My father, Dugal Nisbet-Smith, who has died aged 90, was a journalist and newspaper manager who lived an extraordinarily colourful life. In later years he could be found in the Suffolk farmhouse he shared with his wife, surrounded by newspapers and blaring 24-hour news channels, completely absorbed in the politics and conflicts of a world he could no longer explore.
Born in New Plymouth, New Zealand, the elder son of David Nisbet-Smith, a businessman, and Margaret (nee Fookes), he was a mischievous and inquisitive child, with a passion for rugby, like many Kiwis of his generation. A natural storyteller, he excelled academically at Southland boys’ high school in Invercargill, but decided against university, choosing instead to become a cub reporter on the Southland Daily News. His ambitions, however, were wider than the small South Island community. At 21, he boarded a ship for London and headed straight for Fleet Street.

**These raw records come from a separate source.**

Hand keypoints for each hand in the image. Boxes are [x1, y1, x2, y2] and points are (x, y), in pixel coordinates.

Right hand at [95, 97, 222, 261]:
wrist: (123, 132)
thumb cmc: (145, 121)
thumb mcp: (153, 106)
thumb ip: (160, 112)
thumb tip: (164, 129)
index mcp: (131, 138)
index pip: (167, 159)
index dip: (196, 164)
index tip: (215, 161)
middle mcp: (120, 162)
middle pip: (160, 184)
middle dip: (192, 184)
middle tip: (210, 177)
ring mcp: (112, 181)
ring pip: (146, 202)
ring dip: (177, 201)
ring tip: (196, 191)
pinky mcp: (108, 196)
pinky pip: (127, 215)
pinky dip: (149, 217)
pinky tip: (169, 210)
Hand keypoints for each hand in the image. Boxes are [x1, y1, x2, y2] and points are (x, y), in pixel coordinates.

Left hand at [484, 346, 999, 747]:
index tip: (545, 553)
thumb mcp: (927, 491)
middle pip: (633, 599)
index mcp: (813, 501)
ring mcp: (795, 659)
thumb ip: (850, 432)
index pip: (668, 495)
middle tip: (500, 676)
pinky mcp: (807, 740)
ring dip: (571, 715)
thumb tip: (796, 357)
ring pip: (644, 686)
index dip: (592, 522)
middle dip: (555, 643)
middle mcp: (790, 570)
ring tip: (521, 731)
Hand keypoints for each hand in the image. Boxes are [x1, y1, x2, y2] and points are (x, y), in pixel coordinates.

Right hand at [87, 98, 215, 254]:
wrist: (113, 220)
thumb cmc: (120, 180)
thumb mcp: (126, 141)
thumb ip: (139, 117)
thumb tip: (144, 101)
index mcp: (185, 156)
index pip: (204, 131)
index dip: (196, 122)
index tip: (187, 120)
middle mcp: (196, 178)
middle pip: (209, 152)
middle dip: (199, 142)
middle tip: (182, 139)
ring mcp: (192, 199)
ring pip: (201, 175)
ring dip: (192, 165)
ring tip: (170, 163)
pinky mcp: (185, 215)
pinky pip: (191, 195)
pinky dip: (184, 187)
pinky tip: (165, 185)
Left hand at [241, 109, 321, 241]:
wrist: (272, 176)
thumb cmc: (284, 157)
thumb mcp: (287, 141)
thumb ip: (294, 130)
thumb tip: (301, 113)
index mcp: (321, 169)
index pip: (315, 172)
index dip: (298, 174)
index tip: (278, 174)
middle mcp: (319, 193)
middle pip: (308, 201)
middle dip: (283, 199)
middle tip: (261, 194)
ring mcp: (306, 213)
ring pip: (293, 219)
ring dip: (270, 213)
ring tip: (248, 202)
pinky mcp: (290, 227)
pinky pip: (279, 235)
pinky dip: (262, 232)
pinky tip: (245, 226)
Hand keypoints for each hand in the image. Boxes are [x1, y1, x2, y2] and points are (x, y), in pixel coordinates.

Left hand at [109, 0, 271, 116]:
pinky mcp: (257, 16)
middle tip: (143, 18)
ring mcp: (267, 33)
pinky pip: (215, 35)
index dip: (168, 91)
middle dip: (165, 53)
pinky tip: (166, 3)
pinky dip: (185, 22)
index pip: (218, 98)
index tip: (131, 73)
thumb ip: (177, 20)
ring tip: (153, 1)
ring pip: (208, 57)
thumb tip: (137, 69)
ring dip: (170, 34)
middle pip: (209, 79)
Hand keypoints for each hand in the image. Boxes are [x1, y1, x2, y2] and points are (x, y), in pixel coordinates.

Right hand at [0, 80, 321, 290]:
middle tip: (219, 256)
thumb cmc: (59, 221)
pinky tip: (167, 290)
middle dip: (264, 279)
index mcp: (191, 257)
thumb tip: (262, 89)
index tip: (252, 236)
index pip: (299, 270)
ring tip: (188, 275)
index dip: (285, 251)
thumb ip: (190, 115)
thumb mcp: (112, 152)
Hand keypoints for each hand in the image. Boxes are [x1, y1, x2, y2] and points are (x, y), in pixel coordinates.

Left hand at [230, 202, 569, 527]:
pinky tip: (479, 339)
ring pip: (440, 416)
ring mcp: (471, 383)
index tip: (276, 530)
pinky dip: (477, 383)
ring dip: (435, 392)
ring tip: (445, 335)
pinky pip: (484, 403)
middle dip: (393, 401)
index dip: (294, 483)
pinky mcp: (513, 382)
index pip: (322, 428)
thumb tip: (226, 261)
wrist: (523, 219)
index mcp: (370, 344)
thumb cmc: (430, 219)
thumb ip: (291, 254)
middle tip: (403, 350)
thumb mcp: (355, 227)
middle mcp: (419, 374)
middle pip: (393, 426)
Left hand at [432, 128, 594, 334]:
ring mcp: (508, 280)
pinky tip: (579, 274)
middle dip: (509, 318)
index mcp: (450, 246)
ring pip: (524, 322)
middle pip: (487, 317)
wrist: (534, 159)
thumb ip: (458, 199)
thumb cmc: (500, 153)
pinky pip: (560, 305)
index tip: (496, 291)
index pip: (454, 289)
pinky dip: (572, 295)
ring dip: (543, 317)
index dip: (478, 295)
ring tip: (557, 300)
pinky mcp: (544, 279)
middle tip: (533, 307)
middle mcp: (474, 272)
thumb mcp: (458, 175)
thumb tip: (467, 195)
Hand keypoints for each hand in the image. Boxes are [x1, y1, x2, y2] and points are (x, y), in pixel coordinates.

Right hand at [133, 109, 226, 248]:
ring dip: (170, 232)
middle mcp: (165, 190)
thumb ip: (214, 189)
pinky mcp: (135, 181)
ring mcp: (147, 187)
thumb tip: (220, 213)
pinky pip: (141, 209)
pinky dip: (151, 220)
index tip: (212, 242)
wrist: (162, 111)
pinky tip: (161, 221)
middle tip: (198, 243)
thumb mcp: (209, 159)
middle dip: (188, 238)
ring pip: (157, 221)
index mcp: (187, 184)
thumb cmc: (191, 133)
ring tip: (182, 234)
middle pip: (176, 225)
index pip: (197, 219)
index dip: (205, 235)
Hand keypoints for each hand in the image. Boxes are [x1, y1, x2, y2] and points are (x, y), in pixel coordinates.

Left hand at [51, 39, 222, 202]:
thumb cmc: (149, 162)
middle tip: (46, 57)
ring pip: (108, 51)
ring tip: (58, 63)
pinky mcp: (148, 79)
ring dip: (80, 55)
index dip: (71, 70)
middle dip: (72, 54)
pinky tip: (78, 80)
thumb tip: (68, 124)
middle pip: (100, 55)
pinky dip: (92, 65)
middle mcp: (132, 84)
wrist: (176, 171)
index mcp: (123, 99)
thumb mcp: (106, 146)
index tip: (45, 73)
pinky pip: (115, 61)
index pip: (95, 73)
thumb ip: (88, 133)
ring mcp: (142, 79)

He began work on the Daily Express, initially covering crime before moving into features, where he once spent an evening consoling the Hollywood actor Patricia Neal, who believed she had been cursed by a witch. His sharp writing and drive carried him quickly through the ranks, but ever restless, and by now married to Ann (nee Taylor), a cytopathologist, he moved his young family to the Caribbean. Still in his mid-20s, he became assistant editor and managing director of the Barbados Advocate.
Combative and fearless, he made enemies easily, using newspapers across the West Indies and West Africa to challenge the powerful and the corrupt. He believed deeply in the role of the fourth estate to expose wrongdoing, a conviction that often put him at odds with leaders. Returning to the UK in 1969, he ran the Scottish Daily Record for eight years before securing the plum job in 1978 of general manager of Times Newspapers. His overhaul of working practices contributed to the year-long strike that began later that year, and ultimately opened the door to Rupert Murdoch’s takeover in 1981.
Nicknamed “The Hawk” by the Evening Standard, he soon flew from his new Australian boss to become publishing adviser to the Aga Khan, marvelling at his new employer’s habit of changing his jewel-encrusted Rolex several times a day for hygiene reasons. His career then settled in 1983 into a long and influential period as director of the Newspaper Society, the trade body for Britain’s papers, during which he repeatedly clashed with Margaret Thatcher – always in defence of the profession he loved. He was appointed CBE in 1996 and retired in 1997.
The family still marvel at how he also found time to paint, sculpt and faithfully watch All Blacks games on Sky, even in the dead of night. He is survived by Ann, whom he married in 1959, and three children – my sisters, Sarah and Catherine, and me – as well as six grandchildren, Alasdair, Jamie, Angus, Julia, Anya and Fergus, and a great-grandchild, Logan.